> **Document text**:
----------------------------------------

Two of Africa’s newest oil powers should share the economic benefits of hydrocarbon production but the contrasting approaches of their respective governments may yield differing outcomes for the two countries.
The eternal debate over whether oil production is a blessing or a curse for African countries has re-emerged with the new generation of oil and gas producers. Managed well, hydrocarbon production can provide a welcome source of revenue to boost a national economy and strengthen a nation. Yet when misused, it can provide fertile ground for financial and political corruption, leaving a nation worse off than before the oil was discovered. Ghana appears to be thus far doing everything by the book but the jury remains out on Uganda.
Accra has tried to be as open as possible about everything at every stage of the upstream development process. The first phase of the country’s first major oil and gas venture, the Jubilee Project, has now come on stream; and a string of new discoveries has been made.
However, Kampala has involved itself far more in investor affairs and fewer details of financial transactions between the Ugandan government and oil companies have been published. As a result, oil is taking longer to flow and potential new investors seem reluctant to commit themselves.
The Jubilee Project is operated by Tullow Oil (36.50%), with partners Anadarko Petroleum (23.49%), Kosmos (23.49%), state owned Ghana National Petroleum Corporation (GNPC) (13.75%) and Sabre Oil & Gas (2.81%).
A total of 70,000 barrels a day (b/d) is produced in Phase 1 of the project but this is below expectations of 120,000 b/d due to reduced productivity on a number of wells and the consortium is currently working to solve this. It is hoped that production can be increased to 250,000 b/d at a later date when Phase 2 is implemented.
All oil and gas production is piped to a ship known as a floating production storage and offloading (FPSO) vessel. The FPSO Kwame Nkrumah, which was purpose built for use on the scheme, allows tankers to take on oil directly from the site and also handles the associated natural gas that is piped onshore. Ten hydrocarbon fields have been discovered in Ghana since the first find, Mahogany, in 2007, and about 75% of the 55 wells that have been drilled have yielded oil or gas. In line with that ratio, four of the five wells drilled on the Jubilee Project’s West Cape Three Points and Deepwater Tano blocks over the past 12 months have yielded hydrocarbons.
A total of 32 of these wells have been drilled by the Tullow-led consortium, yielding the Jubilee, Teak, Mahogany and Akasa fields, plus the TEN structure, which incorporates the Tweneboa, Enyenra and Ntomme fields. Plans for the development of several projects are being drawn up by the investors for consideration by the government of Ghana. Following drilling during the first half of this year, the consortium estimates reserves on the TEN fields to be between 200m and 60m barrels of oil equivalent, divided 70% oil and 30% gas or other non-oil hydrocarbons. Another FPSO will be deployed on the project, while a tender for the front-end engineering and design (FEED) contract is under way, with the entire scheme planned with spare production capacity in mind.

----------------------------------------

> **Dataset entries**:

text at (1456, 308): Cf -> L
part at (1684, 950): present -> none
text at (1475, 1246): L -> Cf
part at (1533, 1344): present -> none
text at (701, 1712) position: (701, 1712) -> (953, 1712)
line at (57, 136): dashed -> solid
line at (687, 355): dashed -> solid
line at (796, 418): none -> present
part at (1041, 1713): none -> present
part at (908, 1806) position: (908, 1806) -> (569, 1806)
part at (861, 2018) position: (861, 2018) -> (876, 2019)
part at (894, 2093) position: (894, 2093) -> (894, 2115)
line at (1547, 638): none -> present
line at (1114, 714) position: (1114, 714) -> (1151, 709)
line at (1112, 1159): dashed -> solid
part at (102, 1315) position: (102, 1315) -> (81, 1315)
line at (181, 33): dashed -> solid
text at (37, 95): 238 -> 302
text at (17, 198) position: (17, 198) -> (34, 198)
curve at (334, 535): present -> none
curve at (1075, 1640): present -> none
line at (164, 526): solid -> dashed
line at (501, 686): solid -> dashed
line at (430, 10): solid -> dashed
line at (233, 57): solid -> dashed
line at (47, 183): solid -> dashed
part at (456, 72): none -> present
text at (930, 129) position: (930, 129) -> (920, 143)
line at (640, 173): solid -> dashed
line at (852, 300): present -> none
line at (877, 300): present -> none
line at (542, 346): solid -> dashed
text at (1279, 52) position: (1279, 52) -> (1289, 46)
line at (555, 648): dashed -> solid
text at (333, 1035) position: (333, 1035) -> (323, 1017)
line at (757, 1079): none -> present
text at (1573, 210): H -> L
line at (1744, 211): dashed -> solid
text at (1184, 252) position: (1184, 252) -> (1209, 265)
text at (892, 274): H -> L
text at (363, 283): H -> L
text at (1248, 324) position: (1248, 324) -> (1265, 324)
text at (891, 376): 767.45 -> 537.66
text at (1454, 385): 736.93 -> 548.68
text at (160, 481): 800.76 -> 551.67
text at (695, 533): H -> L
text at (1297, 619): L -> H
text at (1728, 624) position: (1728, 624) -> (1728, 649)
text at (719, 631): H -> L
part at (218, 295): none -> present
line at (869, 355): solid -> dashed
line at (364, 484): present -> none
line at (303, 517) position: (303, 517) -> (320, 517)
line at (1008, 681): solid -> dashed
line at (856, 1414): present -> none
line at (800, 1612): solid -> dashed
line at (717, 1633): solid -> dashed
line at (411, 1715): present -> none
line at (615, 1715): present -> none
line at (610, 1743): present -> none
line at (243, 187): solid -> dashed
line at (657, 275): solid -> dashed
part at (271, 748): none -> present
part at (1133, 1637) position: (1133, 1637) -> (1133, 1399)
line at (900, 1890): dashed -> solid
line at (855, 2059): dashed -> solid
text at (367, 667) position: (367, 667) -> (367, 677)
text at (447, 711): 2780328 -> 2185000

----------------------------------------

Please decide whether each statement agrees with the article on Ghana's and Uganda's oil, answering yes or no and quoting the words of the article that settle it: (a) Anadarko Petroleum operates the Jubilee Project. (b) Phase 1 of the Jubilee Project produces less oil than expected. (c) Mahogany, found in 2007, was Ghana's first hydrocarbon discovery. The entries have nothing to do with the article on Ghana's and Uganda's oil.

(a) No: "The Jubilee Project is operated by Tullow Oil (36.50%)"
(b) Yes: "A total of 70,000 barrels a day (b/d) is produced in Phase 1 of the project but this is below expectations of 120,000 b/d"
(c) Yes: "since the first find, Mahogany, in 2007"